I'm never going back my old standby (C on an NXP LPC4). This is the new normal and it's fantastic. I'm really excited to see ROMFS working on this part soon.

antirez•2mo ago
The best part of this is that, imagine tomorrow you want it running on ESP32 because out of the blue your board is now costly too much (this is just hypothetical: I'm for RP2040/50 for ALL uses but the most cheap requirements that need WiFi). Well, you can adapt it in 5 minutes.
joezydeco•2mo ago
I agree and that's going to be the biggest appeal: we can bury the HAL down into a library and you never have to deal with it again.

Adafruit did an incredible job putting all that abstraction across their products into a single "import board" statement.

jononor•1mo ago
Strong endorsement! I would like to add that MicroPython can also be extended in C by writing small (or large) modules in C that one can call from Python. There is a module variant that can be installed at runtime (via package manager) called dynamic native modules. This enables extending with native code without having to rebuild or reflash the firmware.
mrheosuper•2mo ago
I want to integrate MP to my project. The core FW is still in c/cpp, but the UI/UX and some logic could be done in Python. But i feel like MP want to be the center of FW.
jononor•1mo ago
MicroPython can be used either as the top-level entry point, with your C/C++ code being modules (callable from Python). Or you can embed the interpreter into a C/C++ program - see the "embed" port for an example.
BoingBoomTschak•2mo ago
Seems pretty cool. As someone who never did anything on such low specced hardware (so not knowing if it's truly comparable), I also found http://www.ulisp.com/ quite interesting to look at.
stdbrouw•2mo ago
I'm a bit confused about the Pyboard. Do people buy Pyboards instead of ESP32 in order to support the project, or because they are more featureful, or both? Why does the Pyboard have a CPU in addition to the microcontroller, does the microcontroller only deal with IO?
Neywiny•2mo ago
Quick search shows the v1.1 at least it's just a microcontroller and a uSD slot. So I'd imagine it's just about support.
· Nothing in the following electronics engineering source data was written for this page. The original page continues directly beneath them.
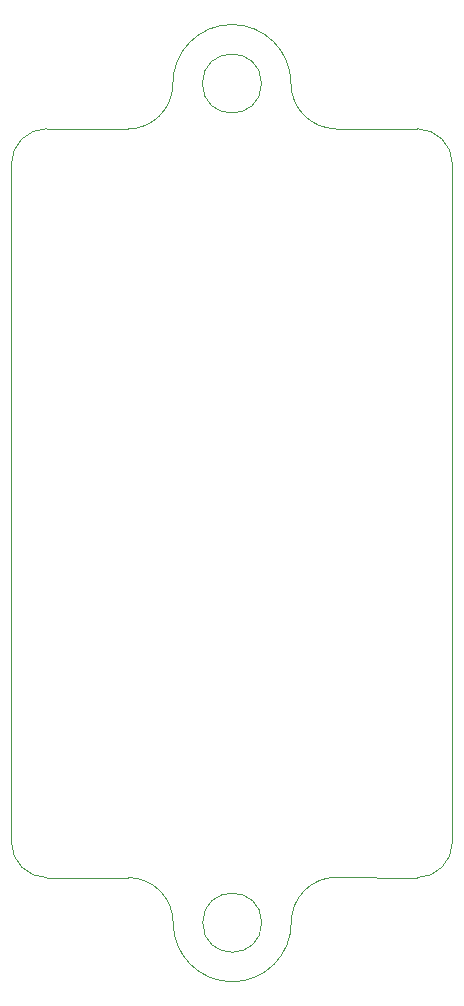
<source format=gbr>
G04 #@! TF.GenerationSoftware,KiCad,Pcbnew,(5.1.4-0-10_14)*
G04 #@! TF.CreationDate,2020-05-04T21:59:13+12:00*
G04 #@! TF.ProjectId,Hand Mesurement Device,48616e64-204d-4657-9375-72656d656e74,rev?*
G04 #@! TF.SameCoordinates,Original*
G04 #@! TF.FileFunction,Profile,NP*
%FSLAX46Y46*%
G04 Gerber Fmt 4.6, Leading zero omitted, Abs format (unit mm)*
G04 Created by KiCad (PCBNEW (5.1.4-0-10_14)) date 2020-05-04 21:59:13*
%MOMM*%
%LPD*%
G04 APERTURE LIST*
%ADD10C,0.050000*%
G04 APERTURE END LIST*
D10*
X142150000Y-133025000D02*
G75*
G03X142150000Y-133025000I-2500000J0D01*
G01*
X142126125Y-61975000D02*
G75*
G03X142126125Y-61975000I-2501125J0D01*
G01*
X144650000Y-133000000D02*
G75*
G02X148475000Y-129175000I3825000J0D01*
G01*
X123950000Y-129200000D02*
X130825000Y-129200000D01*
X148475000Y-129175000D02*
X155300000Y-129200000D01*
X144649937Y-133000000D02*
G75*
G02X134650000Y-133025000I-4999937J-25000D01*
G01*
X130825000Y-129200000D02*
G75*
G02X134650000Y-133025000I0J-3825000D01*
G01*
X130800000Y-65825000D02*
X123950000Y-65800000D01*
X155300000Y-65800000D02*
X148450000Y-65800000D01*
X148450000Y-65800000D02*
G75*
G02X144625000Y-61975000I0J3825000D01*
G01*
X134625000Y-62000000D02*
G75*
G02X130800000Y-65825000I-3825000J0D01*
G01*
X134625062Y-62000000D02*
G75*
G02X144625000Y-61975000I4999938J25000D01*
G01*
X158300000Y-126200000D02*
G75*
G02X155300000Y-129200000I-3000000J0D01*
G01*
X123950000Y-129200000D02*
G75*
G02X120950000Y-126200000I0J3000000D01*
G01*
X120950000Y-68800000D02*
G75*
G02X123950000Y-65800000I3000000J0D01*
G01*
X155300000Y-65800000D02*
G75*
G02X158300000Y-68800000I0J-3000000D01*
G01*
X158300000Y-126200000D02*
X158300000Y-68800000D01*
X120950000Y-126200000D02*
X120950000Y-68800000D01*
M02*

</source>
With all the ESP32 boards out there, sky's the limit on word behavior you could get from flaky hardware.
stdbrouw•2mo ago
Ah yes, I read "STM" and immediately figured it was one of those old school very low MHz microcontrollers but apparently those are available with ARM cores too... possibly had 'em confused with AVR/ATmega.
Neywiny•2mo ago
As a habitual STM user professionally,... Yes. Not the highest performance but high enough and good peripherals. The blue pill is a STM.